Ohh referendums. Just ask California how well those work out. Any major building project that is necessary to the growth of a city but not popular because of short term tax effects (think mass transit) could just be voted down again and again by short-sighted voters. We elect people to our government to think long term (theoretically). By passing the buck onto the short-sighted voters we end up nothing actually getting done and politicians being able to skirt responsibility for not getting necessary big projects done.

 Daniels was specific, calling for homeowners’ bills to be no more than 1 percent of their homes’ assessed valuation, with rental property at 2 percent and businesses at 3 percent. The commission was deliberately vague, saying that will need to be hammered out by the legislature.

Fuck renters. THey don’t vote or contribute to Republicans enough to worry about.  Although the higher cap on businesses is something I can CERTAINLY live with. But why the higher cap on rental property? Any reason beyond renters not being catered to as much as homeowners?

The commission started meeting on a tax plan after a state-ordered reassessment led to higher property tax bills across the state.

Did you read that, Ballard voters? STATE-ORDERED REASSESSMENT. Way to shoot the messenger.

Indy Council Watch

Well I’ve got the site up and running I mentioned before. IndyCouncilWatch.org. The idea is that when the new Indianapolis/Marion County City/County Council starts up, that we (at least CJ and I, others if you are interested) go to every open council meeting possible. At these meetings, take notes, ask questions and post about them.

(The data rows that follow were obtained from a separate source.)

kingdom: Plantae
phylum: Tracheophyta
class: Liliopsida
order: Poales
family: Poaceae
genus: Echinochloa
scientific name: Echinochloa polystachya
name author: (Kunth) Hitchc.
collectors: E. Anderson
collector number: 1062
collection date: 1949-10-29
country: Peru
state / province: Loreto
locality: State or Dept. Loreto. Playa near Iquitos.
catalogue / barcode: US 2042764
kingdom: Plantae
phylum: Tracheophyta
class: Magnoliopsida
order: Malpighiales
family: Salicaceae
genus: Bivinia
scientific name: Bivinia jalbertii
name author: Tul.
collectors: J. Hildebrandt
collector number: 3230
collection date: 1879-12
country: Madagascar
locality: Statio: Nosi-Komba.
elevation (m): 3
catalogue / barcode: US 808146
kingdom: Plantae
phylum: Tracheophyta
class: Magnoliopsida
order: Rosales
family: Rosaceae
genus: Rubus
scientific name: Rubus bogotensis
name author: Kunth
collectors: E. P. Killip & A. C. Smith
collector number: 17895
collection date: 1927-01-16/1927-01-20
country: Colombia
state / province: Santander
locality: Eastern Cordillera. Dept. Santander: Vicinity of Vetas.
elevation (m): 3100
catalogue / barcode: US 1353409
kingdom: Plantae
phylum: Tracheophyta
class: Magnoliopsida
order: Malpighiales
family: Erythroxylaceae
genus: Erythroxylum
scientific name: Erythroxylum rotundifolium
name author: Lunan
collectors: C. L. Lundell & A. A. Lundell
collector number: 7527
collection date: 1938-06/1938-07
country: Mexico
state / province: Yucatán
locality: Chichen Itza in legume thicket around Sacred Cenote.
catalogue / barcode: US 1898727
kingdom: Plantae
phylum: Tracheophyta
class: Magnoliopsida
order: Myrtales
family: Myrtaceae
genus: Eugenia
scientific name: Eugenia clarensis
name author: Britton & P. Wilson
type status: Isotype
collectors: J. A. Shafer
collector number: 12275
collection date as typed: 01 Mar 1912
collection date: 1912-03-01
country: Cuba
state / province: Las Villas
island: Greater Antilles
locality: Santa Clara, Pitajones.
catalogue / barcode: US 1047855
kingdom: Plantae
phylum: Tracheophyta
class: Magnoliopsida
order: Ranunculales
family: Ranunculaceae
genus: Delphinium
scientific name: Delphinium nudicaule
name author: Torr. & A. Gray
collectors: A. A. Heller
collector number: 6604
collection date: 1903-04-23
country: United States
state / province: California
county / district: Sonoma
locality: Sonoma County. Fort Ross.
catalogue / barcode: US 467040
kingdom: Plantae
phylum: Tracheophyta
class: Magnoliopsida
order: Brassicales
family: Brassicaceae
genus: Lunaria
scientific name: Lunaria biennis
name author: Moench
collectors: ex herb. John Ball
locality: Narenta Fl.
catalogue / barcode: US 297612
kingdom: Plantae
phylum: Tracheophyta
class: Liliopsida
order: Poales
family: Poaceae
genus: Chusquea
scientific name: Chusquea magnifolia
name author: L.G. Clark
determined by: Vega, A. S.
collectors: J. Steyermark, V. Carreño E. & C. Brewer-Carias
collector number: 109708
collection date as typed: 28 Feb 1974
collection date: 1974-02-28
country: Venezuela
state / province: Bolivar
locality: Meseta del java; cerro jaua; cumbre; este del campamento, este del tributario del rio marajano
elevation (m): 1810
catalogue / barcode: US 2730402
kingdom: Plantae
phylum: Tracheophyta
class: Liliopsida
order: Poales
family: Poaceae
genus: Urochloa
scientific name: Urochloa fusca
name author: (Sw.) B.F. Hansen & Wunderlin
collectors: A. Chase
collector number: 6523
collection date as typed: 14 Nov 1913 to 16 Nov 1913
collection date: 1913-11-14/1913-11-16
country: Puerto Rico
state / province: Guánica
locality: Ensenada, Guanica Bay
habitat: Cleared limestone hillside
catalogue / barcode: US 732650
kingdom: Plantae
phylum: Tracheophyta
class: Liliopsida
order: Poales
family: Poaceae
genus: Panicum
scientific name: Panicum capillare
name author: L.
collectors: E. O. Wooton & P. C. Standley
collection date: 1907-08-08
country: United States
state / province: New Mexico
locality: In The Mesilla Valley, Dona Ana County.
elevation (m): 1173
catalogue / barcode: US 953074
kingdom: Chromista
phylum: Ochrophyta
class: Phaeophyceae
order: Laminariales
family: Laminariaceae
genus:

The cool thing about it is that anyone with a blog who can give a feed for a specific category can assist with that website. IndyCouncilWatch is essentially a RSS feed aggregator. You can post on your own blog. As long as you can give it a specific category, and an RSS feed on that category, you can participate.

So it’s still in the early stages and there may not be much there yet, but if you are interested in helping out - going to meetings, keeping up on the news out of the council and writing about it - leave a comment here or anywhere on ICW. be glad to have you.

And if you are interested in this, you may also enjoy a new blog that isn’t by me: The Accidental Mayor. Good stuff.

Accountability

First off, my own accountability

* I didn’t do nearly enough for this election. I could have done more and I just plain didn’t.
* I didn’t take Ballard seriously enough. More specifically, (and less credit to Ballard) I didn’t take the anti-incumbent fever sweeping the state seriously enough
* I’ve been too focused on national politics when, as the saying goes, all politics are local.

CJ has an excellent post wrapping up the election and closes with “So come next year and the new session, expect more local politics coverage around here. I can’t speak for the Marion County Democratic Party, but I’ve certainly learned my lesson.” I couldn’t agree more and plan to take this lesson to heart. How?

Holding the MCRCC and the new CCC/Mayor accountable

CJ and I, along with a few others from Drinking Liberally: Indianapolis, talked about this last night. How can we hold the new GOP CCC and Mayor accountable? Our plan, as it stands now, is to go to every single pupblic CCC meeting possible. Take notes. Tell people what they are doing. Ask questions. Write them. Basically make it so they come to recognize we are there.
And by “tell people what they are doing” we are going to work on setting up a blog that is basically an aggregation of any posts we (or others who want to help) make on the happenings at CCC meetings and from emailing questions and comments to councilors.

Is this enough to make up for not taking this election seriously enough? No. Probably not. But it’s the best thing we can think of to keep tabs on and hold accountable a new CCC and Mayor who are long on promises and blame, but short on actual ideas.

Forum2000

I just had a sudden flashback to the old Forum2000.org. Does anyone remember that? It doesn’t exist anymore and the only thing I could really find was this Slashdot post from 2000 about it being shut down. Damn that site was funny. Thankfully there is always the Internet Archive. How cool would it be for someone to resurrect Forum2000 for the Web 2.0 age?